There will be many "arguments" around as to which is the better. Personally I wouldn't let it bother you too much. Go for the watch you really want and like. I've never had a mechanical Seiko serviced, because by the time they need it, (in my case 30+ years ) I've had my money's worth. From experience ETA 2824's do need a service now and again. My O & W M65 has been serviced twice in 11 years because it has required attention, otherwise it would have been left as per the Seiko. :thumbsup:


----------



## weaselid (Mar 24, 2012)

I've had many eta 2824 and 6r15 movements and I've found that they are very similar. I don't believe one to be better than another. My experience has been the 2824 was slightly more accurate, however the 6r15 was a little more robust.


----------



## PC-Magician (Apr 29, 2013)

Both are excellent movements and very good timekeepers.

The 2824-2 has been around for a very long time I have a nimber of Watches with this movement and never had serious issues apart from one but as the Watch was a good few years old only to be expected and a service corrected all the issues with it.

Almost all Watch repairers will repair a 2824-2 but not all will look at a Seiko at least not in my experience.

You have nothing to fear enjoy your Sarb. :thumbsup:


----------



## Chromejob (Jul 28, 2006)

Seiko movements are on par with ETA, or beat them if you want a movement that runs for decades without requiring ("requiring") service. I've got a pre-owned O&W with an ETA movement that stopped, no idea what kind of life the watch had before it met me.


----------



## ong (Jul 31, 2008)

As above. The 2824 has had a few versions over it's long life and features in lots of different makers offerings either in original or modified form. The Seiko movement is newer but no less quality and either will give long reliable life.


----------



## JayDeep (Dec 31, 2016)

Higher beat rate equates to better accuracy tolerances out of the box. And as a one to one comparison most will outperform the lower beat Seiko.
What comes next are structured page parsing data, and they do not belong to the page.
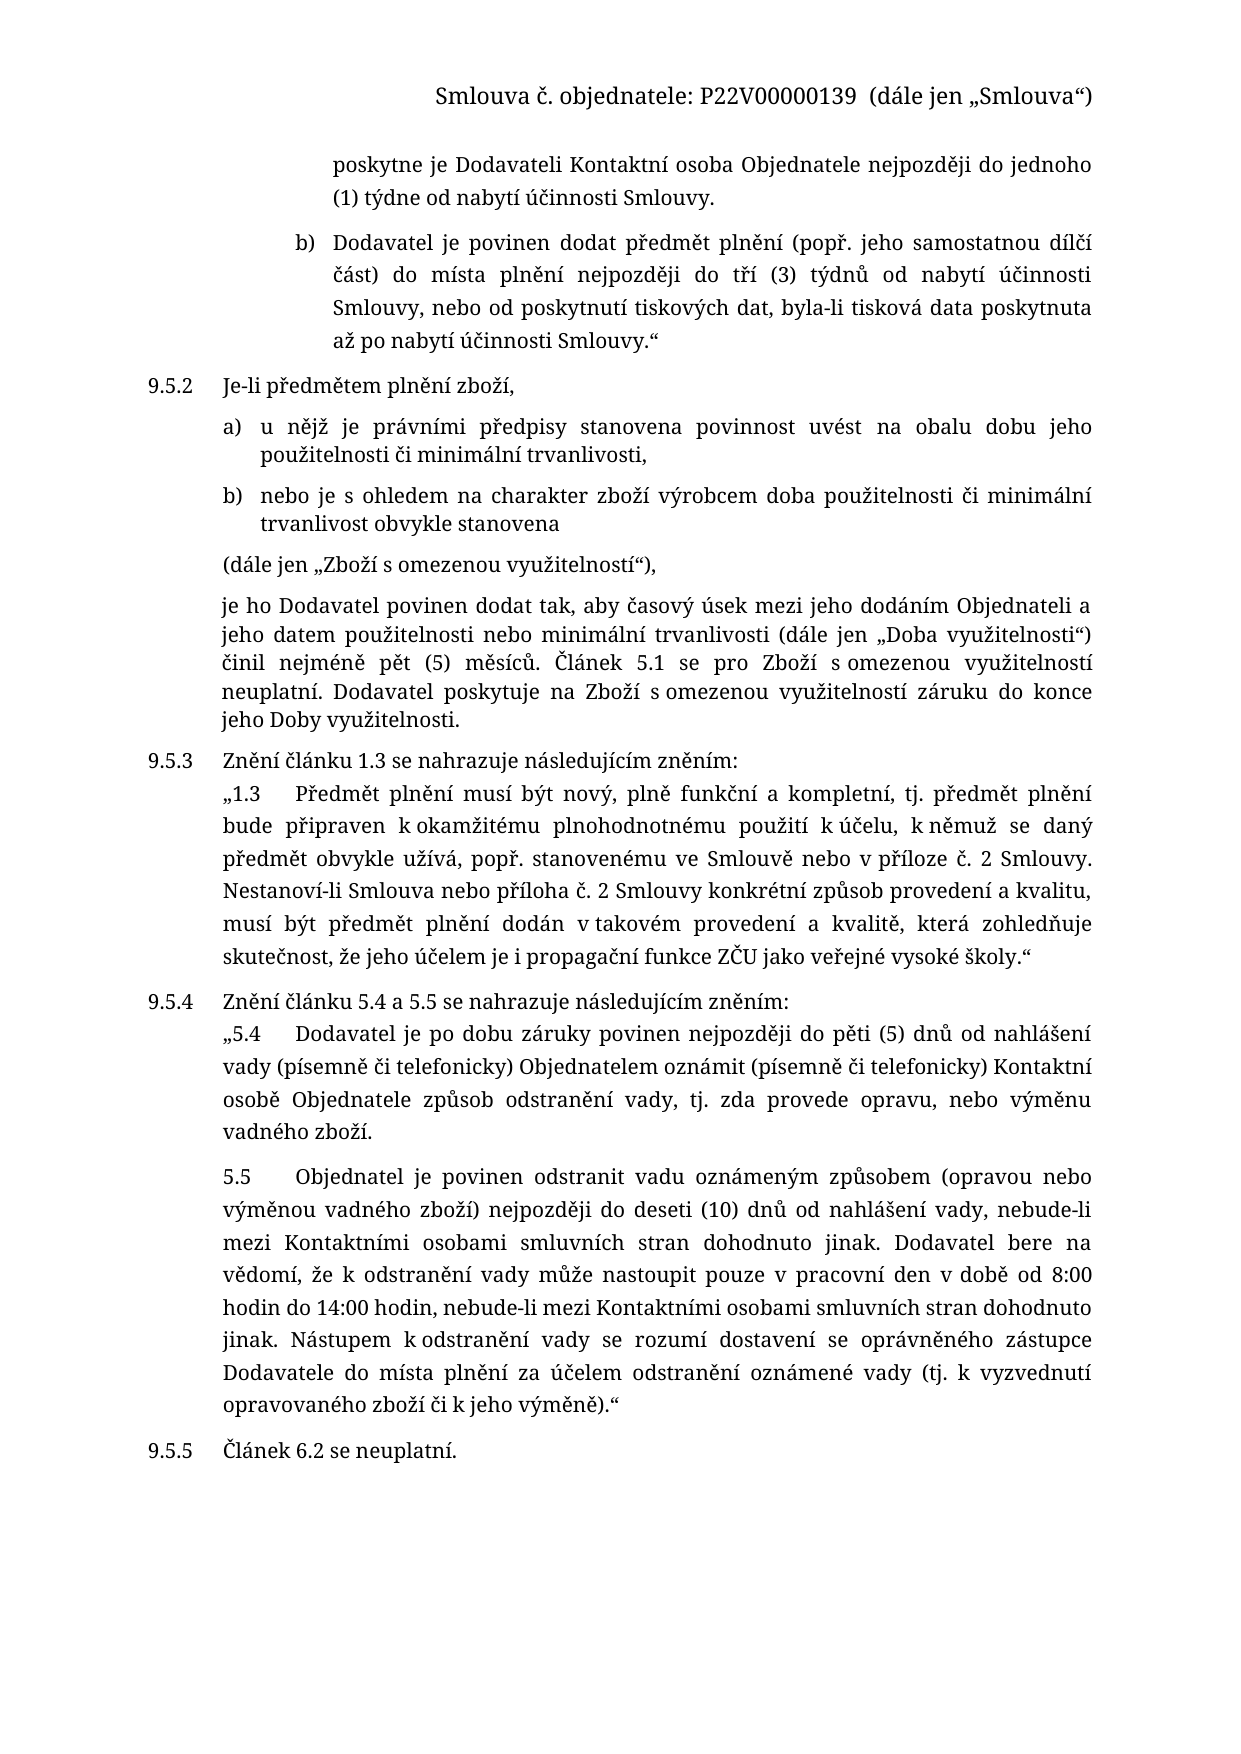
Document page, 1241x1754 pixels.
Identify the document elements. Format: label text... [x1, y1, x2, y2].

text (dále jen „Zboží s omezenou využitelností“), [223, 551, 1093, 579]
list „5.4 Dodavatel je po dobu záruky povinen nejpozději do pěti (5) dnů od nahlášení vady (písemně či telefonicky) Objednatelem oznámit (písemně či telefonicky) Kontaktní osobě Objednatele způsob odstranění vady, tj. zda provede opravu, nebo výměnu vadného zboží. [223, 1019, 1093, 1146]
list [295, 150, 1093, 211]
list Článek 6.2 se neuplatní. [148, 1436, 1093, 1464]
list u nějž je právními předpisy stanovena povinnost uvést na obalu dobu jeho použitelnosti či minimální trvanlivosti, [223, 412, 1093, 469]
list „1.3 Předmět plnění musí být nový, plně funkční a kompletní, tj. předmět plnění bude připraven k okamžitému plnohodnotnému použití k účelu, k němuž se daný předmět obvykle užívá, popř. stanovenému ve Smlouvě nebo v příloze č. 2 Smlouvy. Nestanoví-li Smlouva nebo příloha č. 2 Smlouvy konkrétní způsob provedení a kvalitu, musí být předmět plnění dodán v takovém provedení a kvalitě, která zohledňuje skutečnost, že jeho účelem je i propagační funkce ZČU jako veřejné vysoké školy.“ [223, 779, 1093, 970]
text je ho Dodavatel povinen dodat tak, aby časový úsek mezi jeho dodáním Objednateli a jeho datem použitelnosti nebo minimální trvanlivosti (dále jen „Doba využitelnosti“) činil nejméně pět (5) měsíců. Článek 5.1 se pro Zboží s omezenou využitelností neuplatní. Dodavatel poskytuje na Zboží s omezenou využitelností záruku do konce jeho Doby využitelnosti. [221, 591, 1093, 734]
list Dodavatel je povinen dodat předmět plnění (popř. jeho samostatnou dílčí část) do místa plnění nejpozději do tří (3) týdnů od nabytí účinnosti Smlouvy, nebo od poskytnutí tiskových dat, byla-li tisková data poskytnuta až po nabytí účinnosti Smlouvy.“ [295, 228, 1093, 354]
list Je-li předmětem plnění zboží, [148, 371, 1093, 399]
list Znění článku 5.4 a 5.5 se nahrazuje následujícím zněním: [148, 987, 1093, 1015]
list 5.5 Objednatel je povinen odstranit vadu oznámeným způsobem (opravou nebo výměnou vadného zboží) nejpozději do deseti (10) dnů od nahlášení vady, nebude-li mezi Kontaktními osobami smluvních stran dohodnuto jinak. Dodavatel bere na vědomí, že k odstranění vady může nastoupit pouze v pracovní den v době od 8:00 hodin do 14:00 hodin, nebude-li mezi Kontaktními osobami smluvních stran dohodnuto jinak. Nástupem k odstranění vady se rozumí dostavení se oprávněného zástupce Dodavatele do místa plnění za účelem odstranění oznámené vady (tj. k vyzvednutí opravovaného zboží či k jeho výměně).“ [223, 1162, 1093, 1419]
list nebo je s ohledem na charakter zboží výrobcem doba použitelnosti či minimální trvanlivost obvykle stanovena [223, 481, 1093, 538]
list Znění článku 1.3 se nahrazuje následujícím zněním: [148, 746, 1093, 774]
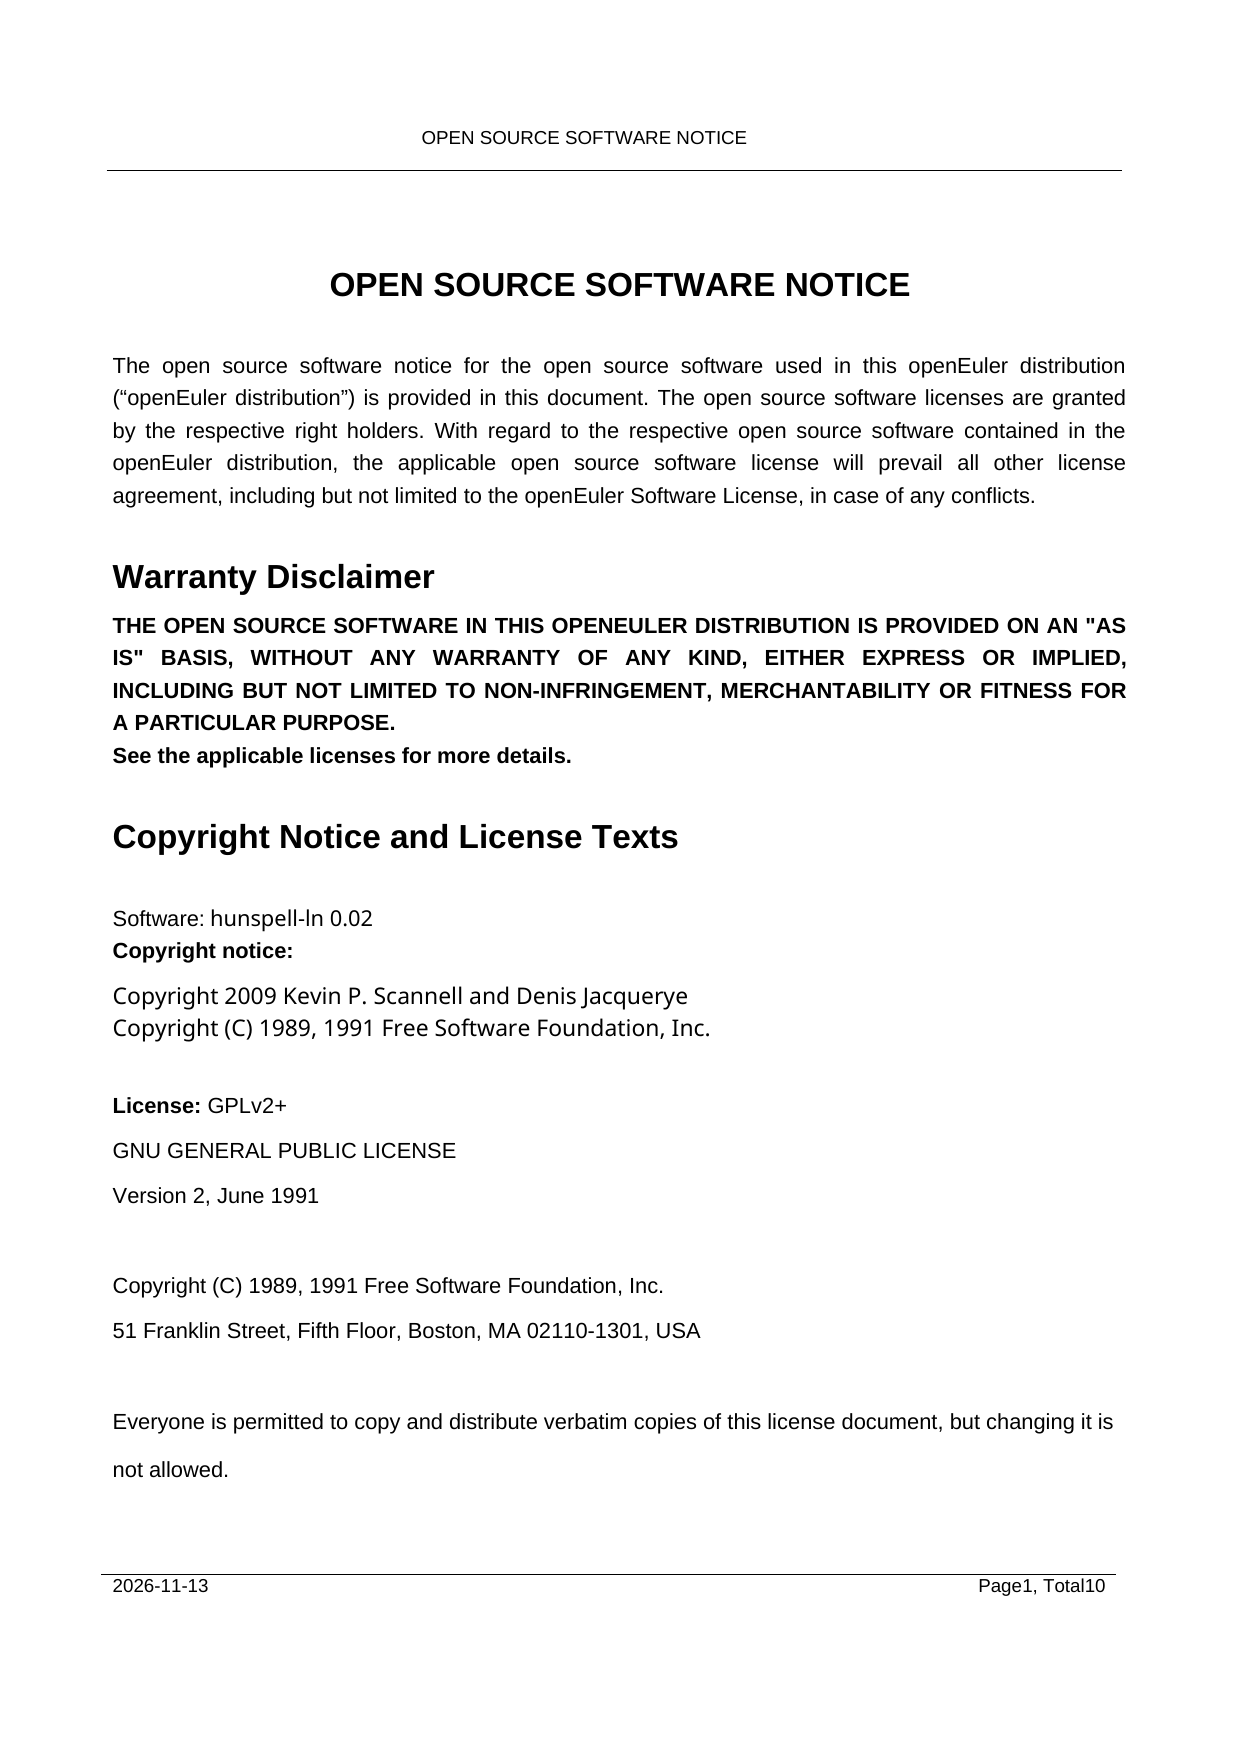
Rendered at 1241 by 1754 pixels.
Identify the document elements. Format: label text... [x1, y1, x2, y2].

text Warranty Disclaimer [112, 544, 1128, 609]
text License: GPLv2+ [112, 1089, 1128, 1122]
text GNU GENERAL PUBLIC LICENSE [112, 1134, 1128, 1167]
text 51 Franklin Street, Fifth Floor, Boston, MA 02110-1301, USA [112, 1315, 1128, 1347]
text The open source software notice for the open source software used in this openEuler distribution (“openEuler distribution”) is provided in this document. The open source software licenses are granted by the respective right holders. With regard to the respective open source software contained in the openEuler distribution, the applicable open source software license will prevail all other license agreement, including but not limited to the openEuler Software License, in case of any conflicts. [112, 349, 1128, 511]
text Copyright Notice and License Texts [112, 804, 1128, 869]
text Copyright (C) 1989, 1991 Free Software Foundation, Inc. [112, 1269, 1128, 1302]
text Copyright 2009 Kevin P. Scannell and Denis Jacquerye [112, 979, 1128, 1012]
text Version 2, June 1991 [112, 1179, 1128, 1212]
text Copyright notice: [112, 934, 1128, 966]
text THE OPEN SOURCE SOFTWARE IN THIS OPENEULER DISTRIBUTION IS PROVIDED ON AN "AS IS" BASIS, WITHOUT ANY WARRANTY OF ANY KIND, EITHER EXPRESS OR IMPLIED, INCLUDING BUT NOT LIMITED TO NON-INFRINGEMENT, MERCHANTABILITY OR FITNESS FOR A PARTICULAR PURPOSE. See the applicable licenses for more details. [112, 609, 1128, 771]
text Copyright (C) 1989, 1991 Free Software Foundation, Inc. [112, 1012, 1128, 1044]
text OPEN SOURCE SOFTWARE NOTICE [112, 251, 1128, 316]
text Everyone is permitted to copy and distribute verbatim copies of this license document, but changing it is not allowed. [112, 1405, 1128, 1486]
text Software: hunspell-ln 0.02 [112, 901, 1128, 934]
However most will tell you that the 6R15 can easily be regulated to preform just as well. I find people convince themselves if such things out of a need to justify their purchase it from the typical underdog mentality. Doesn't mean it's bad it necessarily untrue. Just an observation.

Still a very worthy movement! But my money would go to the higher beat rate every time.

Sent from my LG-H918 using Tapatalk


----------



## irons (Nov 16, 2016)

There are different grades of ETA movements, from basic to COSC certified. Cheaper brands will use a low grade ETA, brands like Tudor use the highest level ETA. A high level ETA will be better than the Seiko I would think. I have a Tudor and it runs at +1 second per day. I have a Hamilton with a lower grade ETA and it runs at +6 per day.

I've seen Seikos that run at +20 new out the box. But as with all mechanicals much is down to a bit of luck.


----------



## robvfr400 (Jan 4, 2017)

Thanks for the responses everybody! I think @WRENCH summed it up the best! Get what I like! And I shall. I can get a watch in the future that has an ETA 2824 movement in it. I guess that's what makes a collection, having variation in designs and movements!


----------